▸ How to complete this task
Pull out every line in the records below that contains the word "series", matching case exactly.

▸ Records supplied
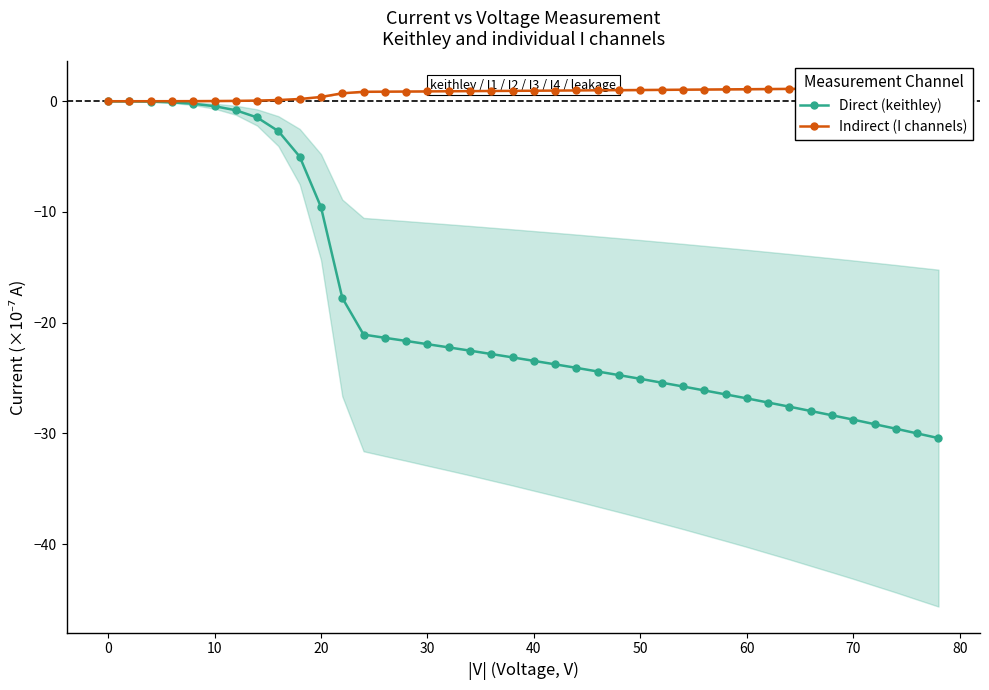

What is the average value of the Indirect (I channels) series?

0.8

--

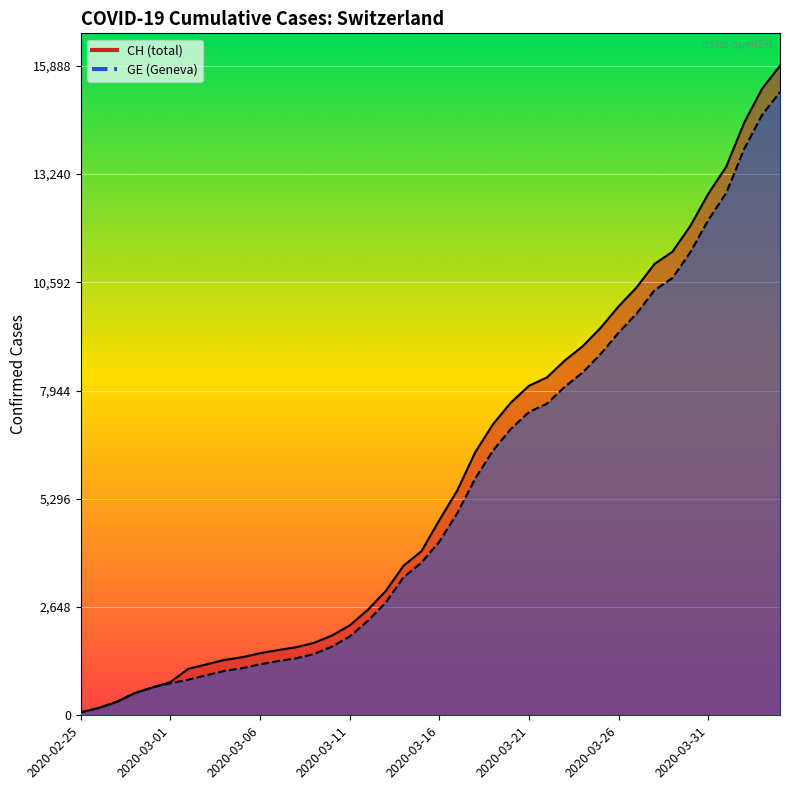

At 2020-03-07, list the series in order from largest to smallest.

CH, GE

...

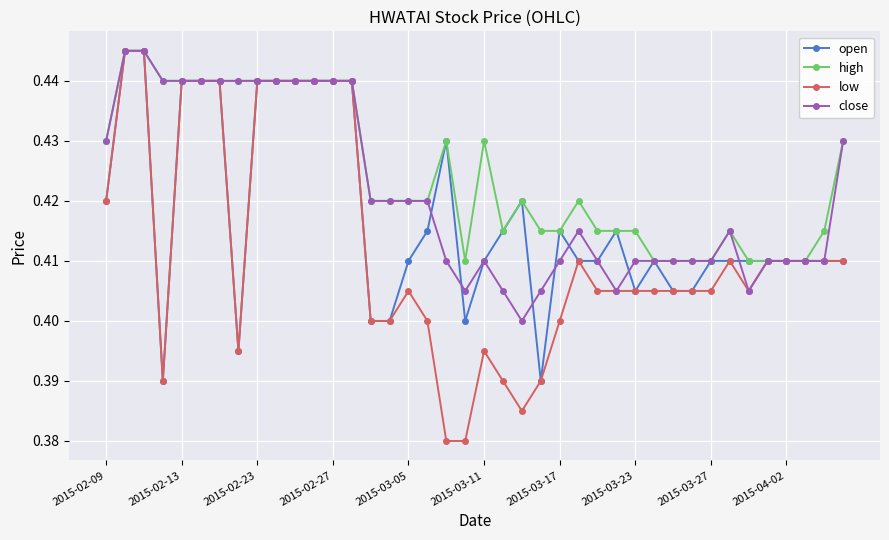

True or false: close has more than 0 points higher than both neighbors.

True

▸ Finished task
What is the average value of the Indirect (I channels) series?
At 2020-03-07, list the series in order from largest to smallest.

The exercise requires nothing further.